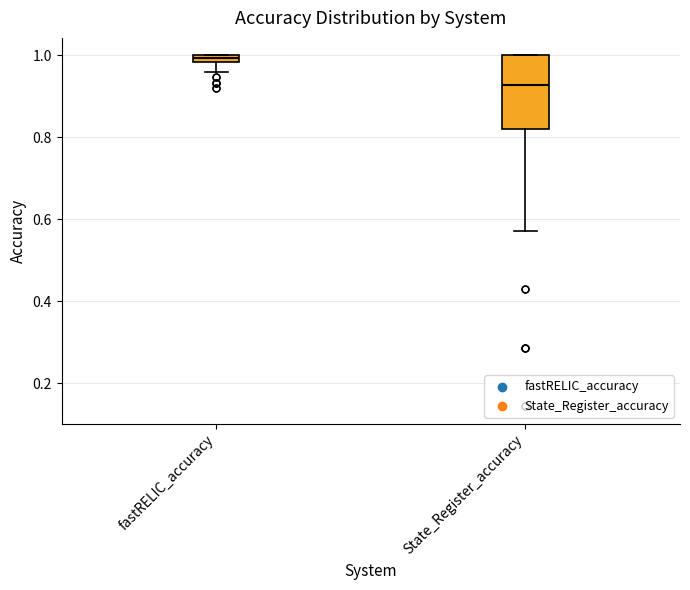

Which box is the tallest, from its lower edge to its upper edge?

State_Register_accuracy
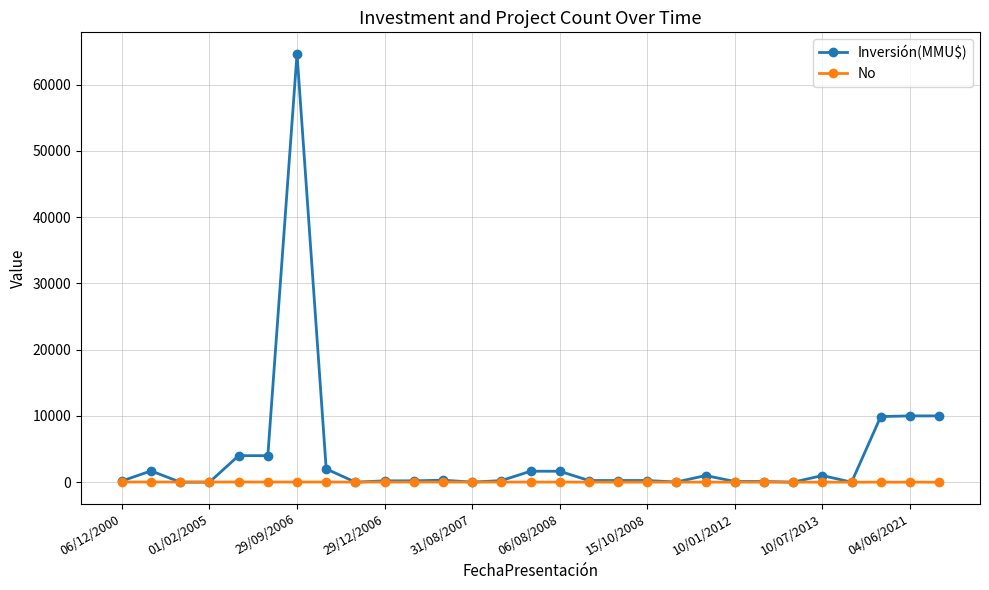

List the series in order of their overall mean, lowest first.

No, Inversión(MMU$)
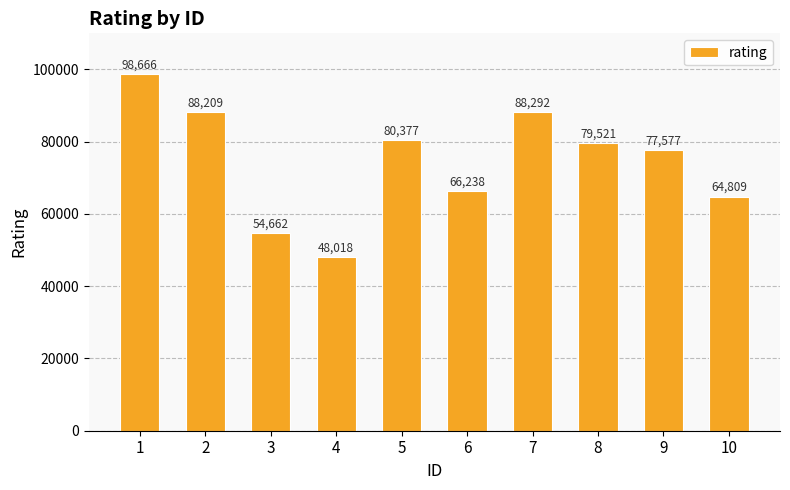

What is the value of the 7th bar from the left?

88292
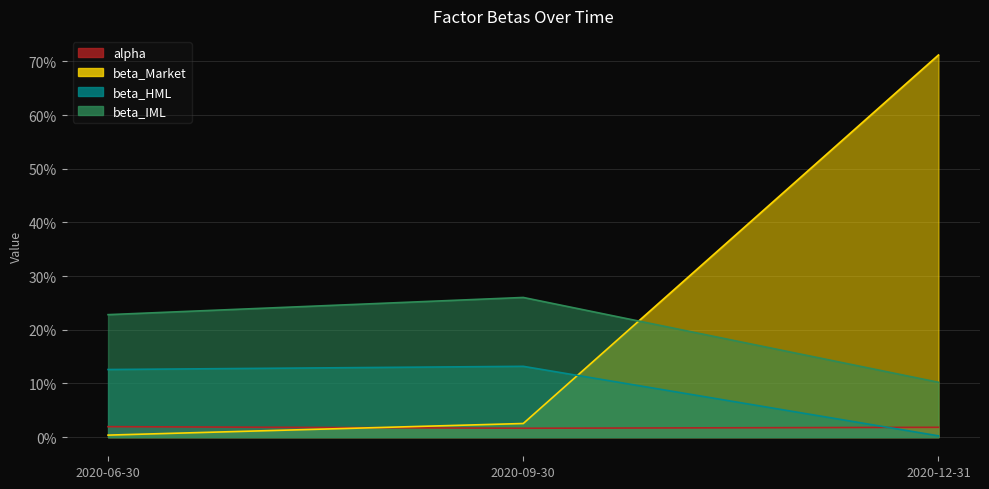

The value of beta_Market at 2020-06-30 is 0.0. True or false?

False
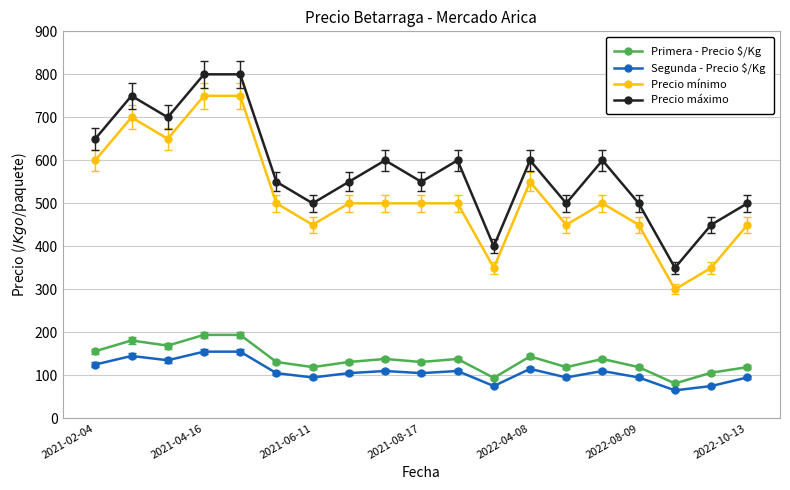

How many data points in Precio mínimo are less than 500?

7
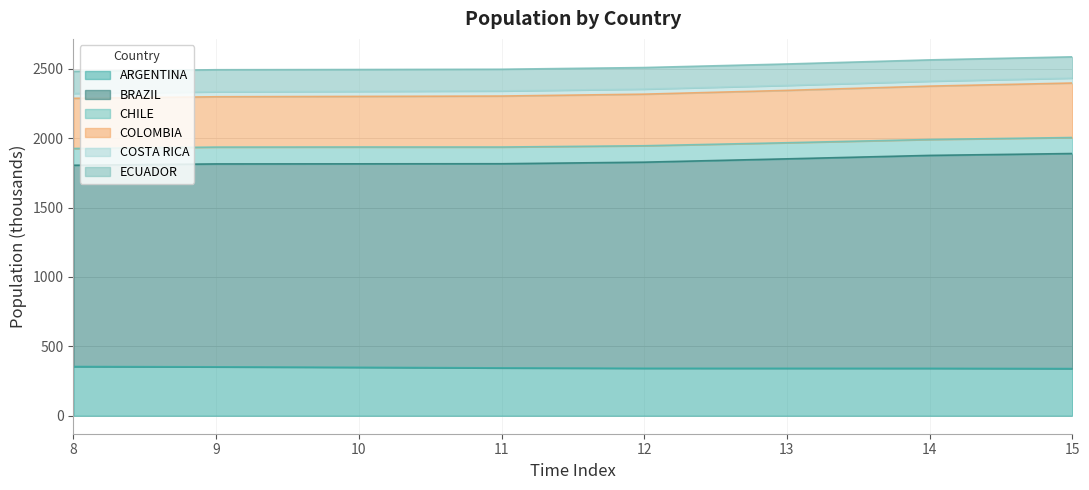

At which label is COLOMBIA closest to 2342?

13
■ ■ ■ ■
• The problem: Copy the listing above word for word, covering every line, and leave the pictures out of your copy.

• Result of the task:
Which box is the tallest, from its lower edge to its upper edge?

State_Register_accuracy

List the series in order of their overall mean, lowest first.

No, Inversión(MMU$)

What is the value of the 7th bar from the left?

88292

The value of beta_Market at 2020-06-30 is 0.0. True or false?

False

How many data points in Precio mínimo are less than 500?

7

At which label is COLOMBIA closest to 2342?

13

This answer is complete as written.